── RECORDS TO PROCESS ──

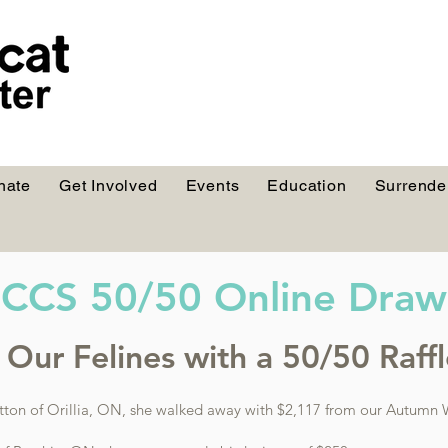
nate
Get Involved
Events
Education
Surrende
CCS 50/50 Online Draw
Our Felines with a 50/50 Raffle
tton of Orillia, ON, she walked away with $2,117 from our Autumn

───

▸ PROBLEM
Quote the material word for word, dropping any images it holds.

▸ EXERCISE RESULT
nate
Get Involved
Events
Education
Surrende
CCS 50/50 Online Draw
Our Felines with a 50/50 Raffle
tton of Orillia, ON, she walked away with $2,117 from our Autumn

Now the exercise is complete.